- Born: 646 or 647
- Died: 697 or 698 Dujayl Canal
- Cause of death: Drowning
- Spouse: Ghazala
- Children: Suhari
- Father: Yazid ibn Nu'aym

= Shabib ibn Yazid al-Shaybani =

Kharijite rebel in Iraq (c. 646 – c. 697)

Shabīb ibn Yazīd ibn Nuʿaym al-Shaybānī (شبيب بن يَزيد بن نعيم الشيباني) (646/47 – 697/98) was the leader of the Kharijite rebellion against the Umayyad Caliphate in central Iraq between 696 and his death in 697/98.

==Life==
===Origins and early career===
Shabib was born in September/October 646 or 647. He was the son of a Kufan emigrant to Mosul, Yazid ibn Nu'aym. They hailed from the Banu Shayban tribe, specifically the clan of Banu Muhallam ibn Dhuhl. Yazid participated in the frontier raids against the Byzantine Empire under the command of Salman ibn Rabi'a al-Bahili. During one of the raids, he married a woman who bore him a son, Shabib. The latter was apparently raised in Mosul or the nearby village of Satidama. Shabib fought against the Kurds of the region as a member of the Muslim army, and for a time received a regular stipend, which was later terminated during the reign of Caliph Abd al-Malik because he did not respond to a call to arms.

===Revolt===
There is little information about the Kharijite beliefs of Shabib, but his revolt against the Umayyads, who had reasserted control over Iraq by 691, was the object of fascination for medieval Muslim and Christian historians, which depict him as a "fearless guerrilla leader", according to the modern historian Karl Vilhelm Zetterstéen. Though other early Muslim sources dispute it, the account of Abu Mikhnaf holds that Shabib began his career with the Kharijites as a soldier in the army of the Kharijite ascetic Salih ibn Musarrih, and succeeded him when the latter was slain in the village of al-Muddabaj in September 695.
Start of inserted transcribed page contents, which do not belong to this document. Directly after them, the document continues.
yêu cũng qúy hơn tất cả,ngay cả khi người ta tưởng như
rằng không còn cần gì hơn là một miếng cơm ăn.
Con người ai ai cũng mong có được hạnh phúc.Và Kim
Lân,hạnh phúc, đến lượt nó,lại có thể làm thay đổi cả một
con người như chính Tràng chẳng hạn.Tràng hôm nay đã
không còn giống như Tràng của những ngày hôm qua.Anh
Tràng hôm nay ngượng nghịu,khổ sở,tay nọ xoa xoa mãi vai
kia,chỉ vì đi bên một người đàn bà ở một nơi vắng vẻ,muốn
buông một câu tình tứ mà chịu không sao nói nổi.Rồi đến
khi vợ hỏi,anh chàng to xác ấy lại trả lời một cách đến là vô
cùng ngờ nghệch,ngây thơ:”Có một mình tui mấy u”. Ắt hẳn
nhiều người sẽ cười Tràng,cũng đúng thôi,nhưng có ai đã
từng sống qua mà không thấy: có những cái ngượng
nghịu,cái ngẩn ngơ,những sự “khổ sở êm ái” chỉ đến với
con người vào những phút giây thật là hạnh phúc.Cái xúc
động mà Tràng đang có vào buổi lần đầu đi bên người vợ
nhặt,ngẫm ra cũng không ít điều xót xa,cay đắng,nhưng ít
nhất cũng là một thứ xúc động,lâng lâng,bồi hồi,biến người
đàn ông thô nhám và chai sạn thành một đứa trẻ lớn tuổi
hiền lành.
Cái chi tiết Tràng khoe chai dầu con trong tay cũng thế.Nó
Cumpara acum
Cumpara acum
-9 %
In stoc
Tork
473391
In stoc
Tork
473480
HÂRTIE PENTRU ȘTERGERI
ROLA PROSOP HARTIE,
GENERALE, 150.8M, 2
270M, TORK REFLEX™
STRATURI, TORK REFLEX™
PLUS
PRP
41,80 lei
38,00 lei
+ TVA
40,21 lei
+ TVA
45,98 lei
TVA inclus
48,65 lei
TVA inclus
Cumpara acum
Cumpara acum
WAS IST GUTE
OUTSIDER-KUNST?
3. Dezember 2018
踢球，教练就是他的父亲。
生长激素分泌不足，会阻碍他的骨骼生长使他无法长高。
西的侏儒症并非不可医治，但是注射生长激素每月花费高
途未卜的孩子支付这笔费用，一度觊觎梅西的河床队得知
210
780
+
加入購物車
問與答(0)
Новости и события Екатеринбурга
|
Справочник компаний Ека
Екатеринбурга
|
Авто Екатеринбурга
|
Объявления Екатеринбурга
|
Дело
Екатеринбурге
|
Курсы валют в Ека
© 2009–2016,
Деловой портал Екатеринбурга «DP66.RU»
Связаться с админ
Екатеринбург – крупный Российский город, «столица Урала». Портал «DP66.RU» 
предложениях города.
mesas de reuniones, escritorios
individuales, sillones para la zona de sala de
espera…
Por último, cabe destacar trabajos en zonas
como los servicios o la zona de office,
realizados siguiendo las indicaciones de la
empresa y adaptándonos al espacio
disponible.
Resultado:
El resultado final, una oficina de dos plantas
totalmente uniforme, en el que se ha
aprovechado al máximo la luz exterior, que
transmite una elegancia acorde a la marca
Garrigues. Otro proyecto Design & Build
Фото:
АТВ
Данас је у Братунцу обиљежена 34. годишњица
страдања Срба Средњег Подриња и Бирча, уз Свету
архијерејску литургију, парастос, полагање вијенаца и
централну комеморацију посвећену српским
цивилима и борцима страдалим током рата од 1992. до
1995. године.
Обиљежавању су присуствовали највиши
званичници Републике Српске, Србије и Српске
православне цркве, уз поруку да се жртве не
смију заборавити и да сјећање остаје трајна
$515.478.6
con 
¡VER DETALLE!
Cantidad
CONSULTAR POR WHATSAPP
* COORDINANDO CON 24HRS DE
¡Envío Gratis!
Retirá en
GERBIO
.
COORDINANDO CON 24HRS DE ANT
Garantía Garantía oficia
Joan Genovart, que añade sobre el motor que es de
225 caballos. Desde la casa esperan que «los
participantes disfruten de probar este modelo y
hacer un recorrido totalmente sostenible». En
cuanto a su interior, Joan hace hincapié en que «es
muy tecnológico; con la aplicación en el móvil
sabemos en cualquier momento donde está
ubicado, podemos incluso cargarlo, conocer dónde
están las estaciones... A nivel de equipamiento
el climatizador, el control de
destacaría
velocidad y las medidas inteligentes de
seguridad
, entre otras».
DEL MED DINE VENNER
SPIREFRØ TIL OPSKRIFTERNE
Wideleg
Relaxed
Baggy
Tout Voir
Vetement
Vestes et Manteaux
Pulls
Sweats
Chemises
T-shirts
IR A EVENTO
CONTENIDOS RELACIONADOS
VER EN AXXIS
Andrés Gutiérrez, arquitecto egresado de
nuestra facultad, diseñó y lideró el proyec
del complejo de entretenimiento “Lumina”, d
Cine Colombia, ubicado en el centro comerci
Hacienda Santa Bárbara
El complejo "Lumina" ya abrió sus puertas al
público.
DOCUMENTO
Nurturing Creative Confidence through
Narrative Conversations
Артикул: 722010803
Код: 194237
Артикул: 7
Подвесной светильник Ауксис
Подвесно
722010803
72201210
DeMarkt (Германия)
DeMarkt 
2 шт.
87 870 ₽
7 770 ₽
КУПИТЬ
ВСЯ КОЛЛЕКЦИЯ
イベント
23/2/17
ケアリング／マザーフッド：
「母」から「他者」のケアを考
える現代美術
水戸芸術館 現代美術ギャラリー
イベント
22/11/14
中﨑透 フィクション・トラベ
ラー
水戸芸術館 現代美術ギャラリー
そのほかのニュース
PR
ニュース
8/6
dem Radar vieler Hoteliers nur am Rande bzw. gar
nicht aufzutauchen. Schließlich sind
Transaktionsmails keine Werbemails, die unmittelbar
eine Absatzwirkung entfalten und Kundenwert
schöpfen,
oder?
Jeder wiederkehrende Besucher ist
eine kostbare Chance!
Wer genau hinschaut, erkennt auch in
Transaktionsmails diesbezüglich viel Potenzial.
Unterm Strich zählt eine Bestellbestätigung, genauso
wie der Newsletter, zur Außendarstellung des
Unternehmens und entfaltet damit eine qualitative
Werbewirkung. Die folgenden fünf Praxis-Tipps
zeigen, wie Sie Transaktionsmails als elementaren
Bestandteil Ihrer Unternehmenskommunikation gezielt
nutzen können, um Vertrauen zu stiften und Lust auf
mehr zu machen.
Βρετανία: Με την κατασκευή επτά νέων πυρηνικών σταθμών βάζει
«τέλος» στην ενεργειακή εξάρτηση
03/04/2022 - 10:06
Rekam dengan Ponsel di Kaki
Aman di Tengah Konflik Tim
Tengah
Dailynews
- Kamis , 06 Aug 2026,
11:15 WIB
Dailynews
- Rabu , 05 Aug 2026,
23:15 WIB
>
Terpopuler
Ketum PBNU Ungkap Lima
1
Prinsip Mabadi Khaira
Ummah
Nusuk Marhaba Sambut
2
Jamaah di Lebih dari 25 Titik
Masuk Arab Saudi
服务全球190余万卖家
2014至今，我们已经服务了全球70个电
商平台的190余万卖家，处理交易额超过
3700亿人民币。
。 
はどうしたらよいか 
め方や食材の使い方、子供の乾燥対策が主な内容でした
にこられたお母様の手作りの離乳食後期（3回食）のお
Shabib led the remnants of Ibn Musarrih's army, which mostly consisted of Banu Shayban tribesmen, through Mosul and central Iraq, defeating Umayyad forces at Nahrawan and Khanaqin before attacking Kufa with 200 of his fighters. Afterwards, in March 696, he won battles against the Umayyad generals Za'ida ibn Qudama and Uthman ibn Qatan al-Harithi at the villages of Rudhbar and al-Batt, both located along the southern edge of the Mosul plains. In mid-696, after three months of back-and-forth fighting, Shabib and 600 of his men took over al-Mada'in in central Iraq, defeating Attab ibn Warqa al-Riyahi. At this point, the Kharijites threatened Kufa, one of the main garrison centres of Iraq. However, a thousands-strong Syrian army under Sufyan ibn al-Abrad al-Kalbi was deployed and decisively defeated Shabib outside the city. Shabib withdrew and fought a skirmish in Anbar, before proceeding with the remainder of his men through Jukha, Kirman and Ahwaz. As he attempted to escape his Syrian pursuers, he drowned in the Dujayl Canal while trying to cross it. This occurred in 697 or 698, depending on the source.

==Legacy==
Shabib's son, Suhari, later launched a rebellion against the Umayyad governor of Iraq, Khalid al-Qasri, in 737 and Kharijite risings in Upper Mesopotamia and the environs of Mosul continued intermittently throughout the Umayyad and early Abbasid periods.